Top of MATERIAL TO PROCESS
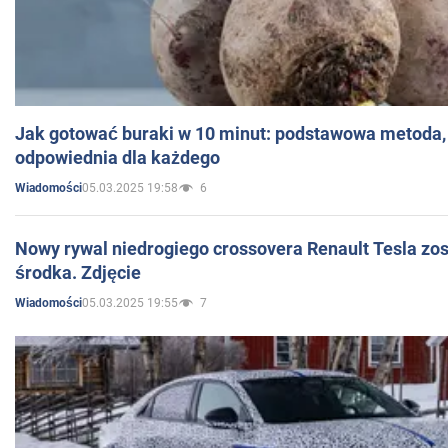
Jak gotować buraki w 10 minut: podstawowa metoda, 
odpowiednia dla każdego
05.03.2025 19:58
6
Wiadomości
Nowy rywal niedrogiego crossovera Renault Tesla zo
środka. Zdjęcie
05.03.2025 19:55
7
Wiadomości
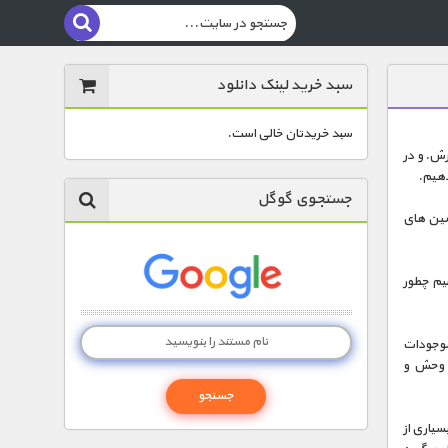
سبد خرید لینک دانلود
سبد خریدتان خالی است.
یرش. و در
دهیم.
جستجوی گوگل
مین های
نیم چطور
 موجودات
 وحش و
سیاری از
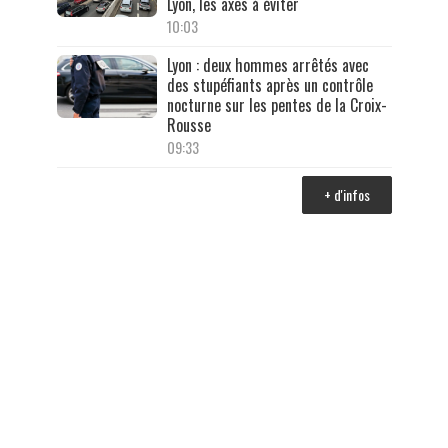
Lyon, les axes à éviter
10:03
Lyon : deux hommes arrêtés avec
des stupéfiants après un contrôle
nocturne sur les pentes de la Croix-
Rousse
09:33
+ d'infos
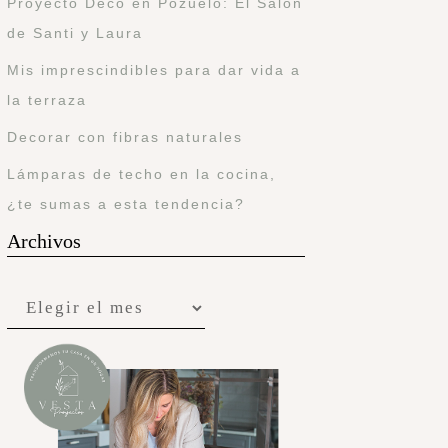
Proyecto Deco en Pozuelo: El Salón
de Santi y Laura
Mis imprescindibles para dar vida a
la terraza
Decorar con fibras naturales
Lámparas de techo en la cocina,
¿te sumas a esta tendencia?
Archivos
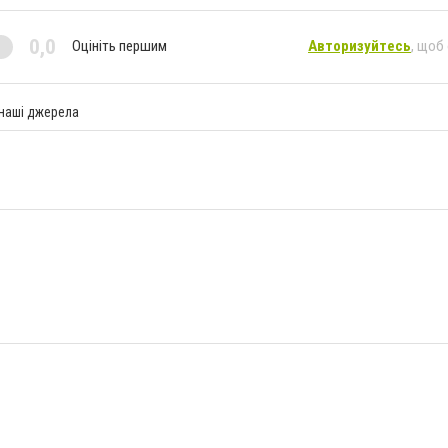
0,0
Оцініть першим
Авторизуйтесь
, щоб
 наші джерела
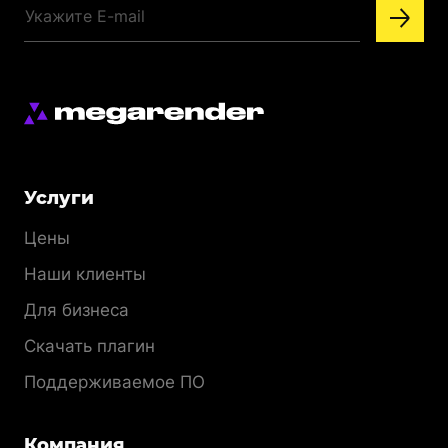
Меню
Услуги
раздела
Цены
Наши клиенты
Для бизнеса
Скачать плагин
Поддерживаемое ПО
Компания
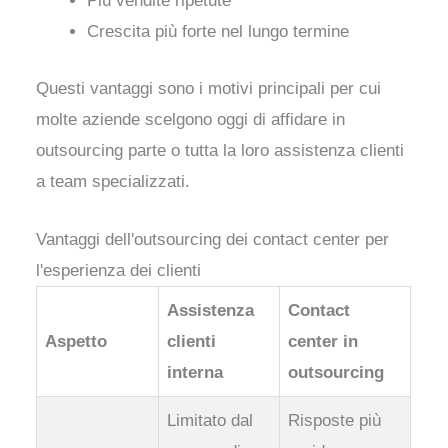
Più vendite ripetute
Crescita più forte nel lungo termine
Questi vantaggi sono i motivi principali per cui
molte aziende scelgono oggi di affidare in
outsourcing parte o tutta la loro assistenza clienti
a team specializzati.
Vantaggi dell'outsourcing dei contact center per
l'esperienza dei clienti
Assistenza
Contact
Aspetto
clienti
center in
interna
outsourcing
Limitato dal
Risposte più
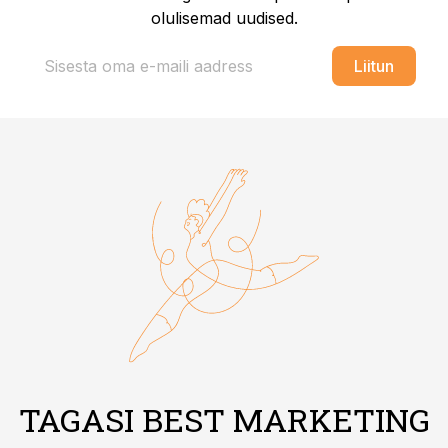
olulisemad uudised.
Liitun
TAGASI BEST MARKETING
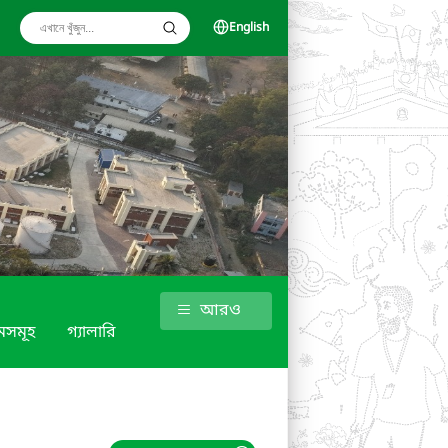
English
আরও
সমূহ
গ্যালারি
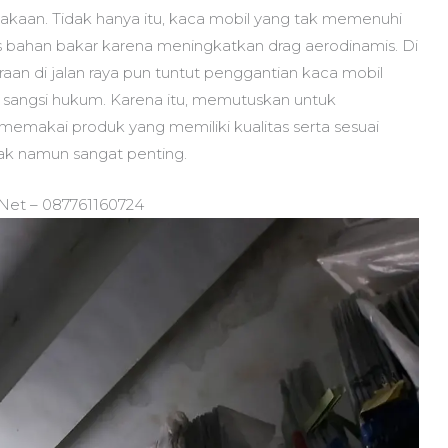
akaan. Tidak hanya itu, kaca mobil yang tak memenuhi
s bahan bakar karena meningkatkan drag aerodinamis. Di
aan di jalan raya pun tuntut penggantian kaca mobil
 sangsi hukum. Karena itu, memutuskan untuk
emakai produk yang memiliki kualitas serta sesuai
jak namun sangat penting.
.Net – 087761160724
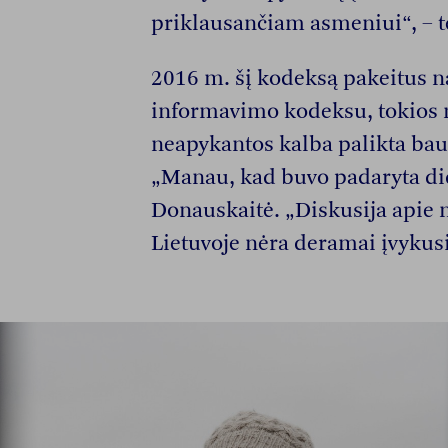
priklausančiam asmeniui“, – 
2016 m. šį kodeksą pakeitus 
informavimo kodeksu, tokios n
neapykantos kalba palikta baud
„Manau, kad buvo padaryta did
Donauskaitė. „Diskusija apie 
Lietuvoje nėra deramai įvykusi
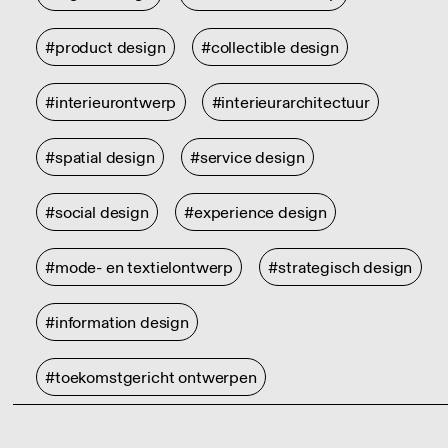
#product design
#collectible design
#interieurontwerp
#interieurarchitectuur
#spatial design
#service design
#social design
#experience design
#mode- en textielontwerp
#strategisch design
#information design
#toekomstgericht ontwerpen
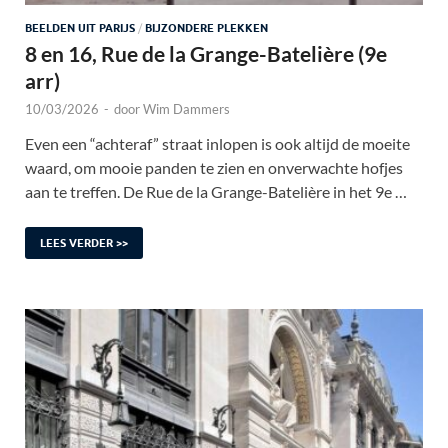
BEELDEN UIT PARIJS
/
BIJZONDERE PLEKKEN
8 en 16, Rue de la Grange-Batelière (9e
arr)
10/03/2026
-
door
Wim Dammers
Even een “achteraf” straat inlopen is ook altijd de moeite
waard, om mooie panden te zien en onverwachte hofjes
aan te treffen. De Rue de la Grange-Batelière in het 9e …
LEES VERDER >>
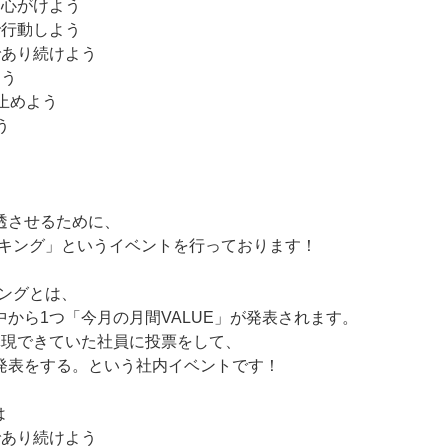
を心がけよう
で行動しよう
であり続けよう
しよう
け止めよう
う
透させるために、
ンキング」というイベントを行っております！
キングとは、
から1つ「今月の月間VALUE」が発表されます。
体現できていた社員に投票をして、
発表をする。という社内イベントです！
は
であり続けよう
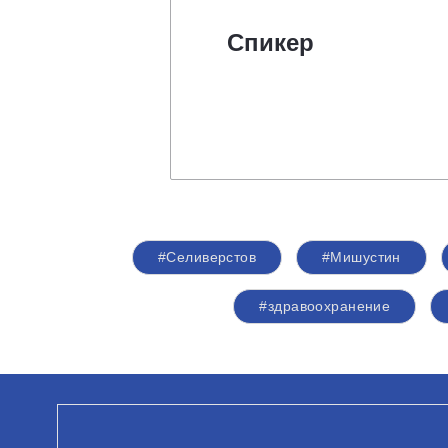
Спикер
#Селиверстов
#Мишустин
#здравоохранение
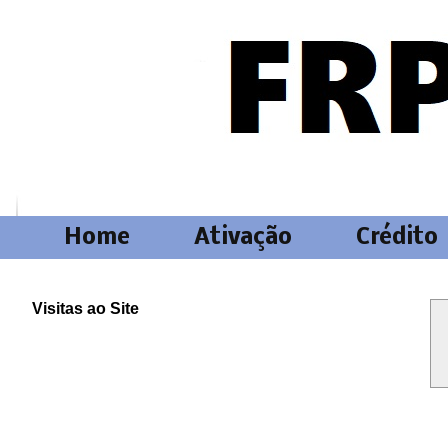
Home
Ativação
Crédito
Visitas ao Site
Local do Test Point Samsung A03 SM-A035M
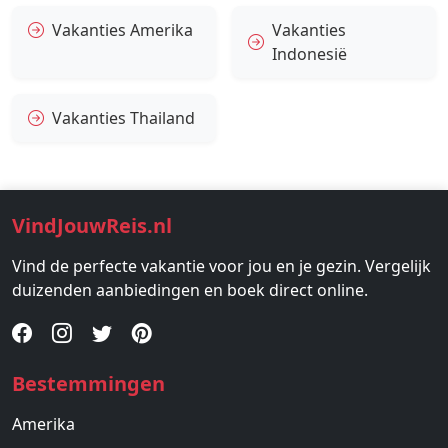
Vakanties Amerika
Vakanties
Indonesië
Vakanties Thailand
VindJouwReis.nl
Vind de perfecte vakantie voor jou en je gezin. Vergelijk
duizenden aanbiedingen en boek direct online.
Bestemmingen
Amerika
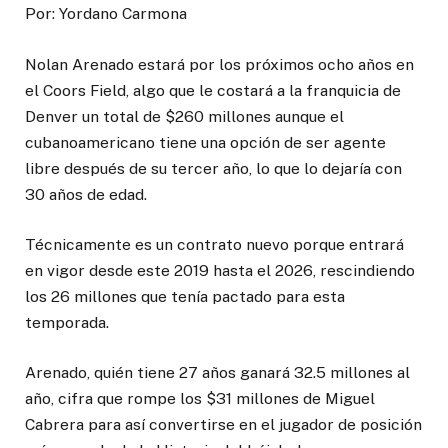
Por: Yordano Carmona
Nolan Arenado estará por los próximos ocho años en
el Coors Field, algo que le costará a la franquicia de
Denver un total de $260 millones aunque el
cubanoamericano tiene una opción de ser agente
libre después de su tercer año, lo que lo dejaría con
30 años de edad.
Técnicamente es un contrato nuevo porque entrará
en vigor desde este 2019 hasta el 2026, rescindiendo
los 26 millones que tenía pactado para esta
temporada.
Arenado, quién tiene 27 años ganará 32.5 millones al
año, cifra que rompe los $31 millones de Miguel
Cabrera para así convertirse en el jugador de posición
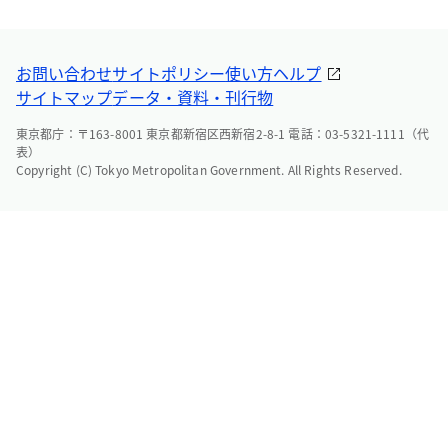
お問い合わせ
サイトポリシー
使い方ヘルプ
サイトマップ
データ・資料・刊行物
東京都庁：〒163-8001 東京都新宿区西新宿2-8-1 電話：03-5321-1111（代
表）
Copyright (C) Tokyo Metropolitan Government. All Rights Reserved.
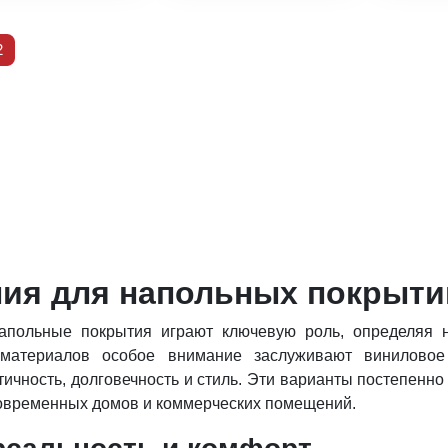
2
ия для напольных покрыти
польные покрытия играют ключевую роль, определяя не
 материалов особое внимание заслуживают винилово
чность, долговечность и стиль. Эти варианты постепенно
современных домов и коммерческих помещений.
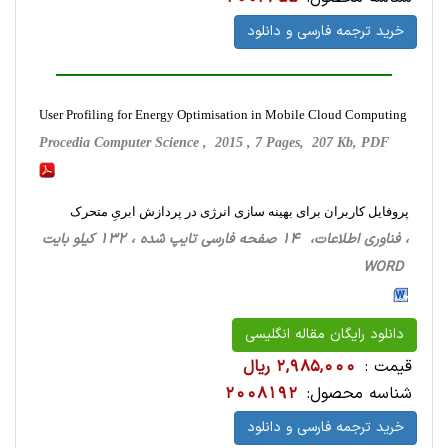
خرید ترجمه فارسی و دانلود
User Profiling for Energy Optimisation in Mobile Cloud Computing
Procedia Computer Science , 2015 , 7 Pages, 207 Kb, PDF
پروفایل کاربران برای بهینه سازی انرژی در پردازش ابریِ متحرک
، فناوری اطلاعات، 14 صفحه فارسی تایپ شده ، 132 کیلو بایت
WORD
دانلود رایگان مقاله انگلیسی
قیمت :
2,985,000 ریال
شناسه محصول:
2008192
خرید ترجمه فارسی و دانلود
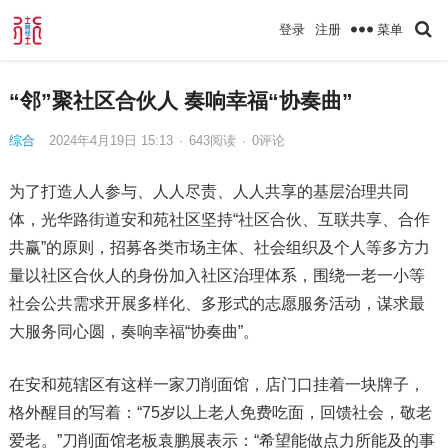
菜单
登录
注册
“邻”聚社区合伙人 奏响幸福“协奏曲”
综合
2024年4月19日 15:13
·
643
阅读
·
0评论
为了打造人人参与、人人尽责、人人共享的基层治理共同
体，光华路街道安和苑社区坚持“社区合伙、互联共享、合作
共赢”的原则，招募各类市场主体、社会组织及个人等多方力
量以社区合伙人的身份加入社区治理体系，围绕一老一小等
社会公共需求开展多样化、多形式的志愿服务活动，谋求最
大服务同心圆，奏响幸福“协奏曲”。
在安和苑辖区有这样一家刀削面馆，店门口挂着一块牌子，
格外醒目的写着：“75岁以上老人免费吃面，回馈社会，敬老
爱老。”刀削面馆老板袁鹏展表示：“希望能做点力所能及的事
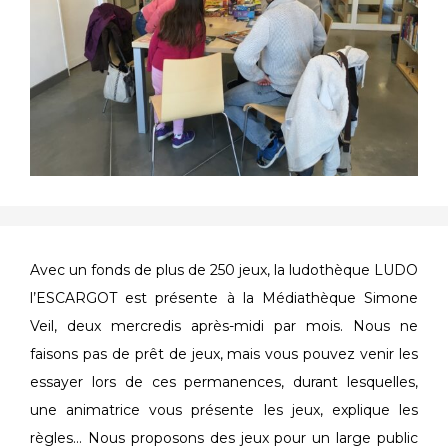
Avec un fonds de plus de 250 jeux, la ludothèque LUDO
l’ESCARGOT est présente à la Médiathèque Simone
Veil, deux mercredis après-midi par mois. Nous ne
faisons pas de prêt de jeux, mais vous pouvez venir les
essayer lors de ces permanences, durant lesquelles,
une animatrice vous présente les jeux, explique les
règles… Nous proposons des jeux pour un large public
Bottom of MATERIAL TO PROCESS
TASK REQUIREMENTS → Set down the records again exactly as they appear, leaving each picture behind.

RESPONSE TO THIS TASK →
Jak gotować buraki w 10 minut: podstawowa metoda, 
odpowiednia dla każdego
05.03.2025 19:58
6
Wiadomości
Nowy rywal niedrogiego crossovera Renault Tesla zo
środka. Zdjęcie
05.03.2025 19:55
7
Wiadomości
سبد خرید لینک دانلود
سبد خریدتان خالی است.
یرش. و در
دهیم.
جستجوی گوگل
مین های
نیم چطور
 موجودات
 وحش و
سیاری از
Lyon, les axes à éviter
10:03
Lyon : deux hommes arrêtés avec
des stupéfiants après un contrôle
nocturne sur les pentes de la Croix-
Rousse
09:33
+ d'infos
Proyecto Deco en Pozuelo: El Salón
de Santi y Laura
Mis imprescindibles para dar vida a
la terraza
Decorar con fibras naturales
Lámparas de techo en la cocina,
¿te sumas a esta tendencia?
Archivos
0,0
Оцініть першим
Авторизуйтесь
, щоб
 наші джерела
Меню
Услуги
раздела
Цены
Наши клиенты
Для бизнеса
Скачать плагин
Поддерживаемое ПО
Компания
Più vendite ripetute
Crescita più forte nel lungo termine
Questi vantaggi sono i motivi principali per cui
molte aziende scelgono oggi di affidare in
outsourcing parte o tutta la loro assistenza clienti
a team specializzati.
Vantaggi dell'outsourcing dei contact center per
l'esperienza dei clienti
Assistenza
Contact
Aspetto
clienti
center in
interna
outsourcing
Limitato dal
Risposte più
olulisemad uudised.
Liitun
TAGASI BEST MARKETING
English
আরও
সমূহ
গ্যালারি
akaan. Tidak hanya itu, kaca mobil yang tak memenuhi
s bahan bakar karena meningkatkan drag aerodinamis. Di
aan di jalan raya pun tuntut penggantian kaca mobil
 sangsi hukum. Karena itu, memutuskan untuk
emakai produk yang memiliki kualitas serta sesuai
jak namun sangat penting.
.Net – 087761160724
priklausančiam asmeniui“, – 
2016 m. šį kodeksą pakeitus 
informavimo kodeksu, tokios n
neapykantos kalba palikta baud
„Manau, kad buvo padaryta did
Donauskaitė. „Diskusija apie 
Lietuvoje nėra deramai įvykusi
#product design
#collectible design
#interieurontwerp
#interieurarchitectuur
#spatial design
#service design
#social design
#experience design
#mode- en textielontwerp
#strategisch design
#information design
#toekomstgericht ontwerpen
BEELDEN UIT PARIJS
/
BIJZONDERE PLEKKEN
8 en 16, Rue de la Grange-Batelière (9e
arr)
10/03/2026
-
door
Wim Dammers
Even een “achteraf” straat inlopen is ook altijd de moeite
waard, om mooie panden te zien en onverwachte hofjes
aan te treffen. De Rue de la Grange-Batelière in het 9e …
LEES VERDER >>
を心がけよう
で行動しよう
であり続けよう
しよう
け止めよう
う
透させるために、
ンキング」というイベントを行っております！
キングとは、
から1つ「今月の月間VALUE」が発表されます。
体現できていた社員に投票をして、
発表をする。という社内イベントです！
は
であり続けよう
Спикер
#Селиверстов
#Мишустин
#здравоохранение
Home
Ativação
Crédito
Visitas ao Site
Local do Test Point Samsung A03 SM-A035M
Vakanties Amerika
Vakanties
Indonesië
Vakanties Thailand
VindJouwReis.nl
Vind de perfecte vakantie voor jou en je gezin. Vergelijk
duizenden aanbiedingen en boek direct online.
Bestemmingen
Amerika
Por: Yordano Carmona
Nolan Arenado estará por los próximos ocho años en
el Coors Field, algo que le costará a la franquicia de
Denver un total de $260 millones aunque el
cubanoamericano tiene una opción de ser agente
libre después de su tercer año, lo que lo dejaría con
30 años de edad.
Técnicamente es un contrato nuevo porque entrará
en vigor desde este 2019 hasta el 2026, rescindiendo
los 26 millones que tenía pactado para esta
temporada.
Arenado, quién tiene 27 años ganará 32.5 millones al
año, cifra que rompe los $31 millones de Miguel
Cabrera para así convertirse en el jugador de posición
お問い合わせ
サイトポリシー
使い方ヘルプ
サイトマップ
データ・資料・刊行物
東京都庁：〒163-8001 東京都新宿区西新宿2-8-1 電話：03-5321-1111（代
表）
Copyright (C) Tokyo Metropolitan Government. All Rights Reserved.
2
ия для напольных покрыти
польные покрытия играют ключевую роль, определяя не
 материалов особое внимание заслуживают винилово
чность, долговечность и стиль. Эти варианты постепенно
современных домов и коммерческих помещений.
خرید ترجمه فارسی و دانلود
User Profiling for Energy Optimisation in Mobile Cloud Computing
Procedia Computer Science , 2015 , 7 Pages, 207 Kb, PDF
پروفایل کاربران برای بهینه سازی انرژی در پردازش ابریِ متحرک
، فناوری اطلاعات، 14 صفحه فارسی تایپ شده ، 132 کیلو بایت
WORD
دانلود رایگان مقاله انگلیسی
قیمت :
2,985,000 ریال
شناسه محصول:
2008192
خرید ترجمه فارسی و دانلود
菜单
登录
注册
“邻”聚社区合伙人 奏响幸福“协奏曲”
综合
2024年4月19日 15:13
·
643
阅读
·
0评论
为了打造人人参与、人人尽责、人人共享的基层治理共同
体，光华路街道安和苑社区坚持“社区合伙、互联共享、合作
共赢”的原则，招募各类市场主体、社会组织及个人等多方力
量以社区合伙人的身份加入社区治理体系，围绕一老一小等
社会公共需求开展多样化、多形式的志愿服务活动，谋求最
大服务同心圆，奏响幸福“协奏曲”。
在安和苑辖区有这样一家刀削面馆，店门口挂着一块牌子，
格外醒目的写着：“75岁以上老人免费吃面，回馈社会，敬老
爱老。”刀削面馆老板袁鹏展表示：“希望能做点力所能及的事
Avec un fonds de plus de 250 jeux, la ludothèque LUDO
l’ESCARGOT est présente à la Médiathèque Simone
Veil, deux mercredis après-midi par mois. Nous ne
faisons pas de prêt de jeux, mais vous pouvez venir les
essayer lors de ces permanences, durant lesquelles,
une animatrice vous présente les jeux, explique les
règles… Nous proposons des jeux pour un large public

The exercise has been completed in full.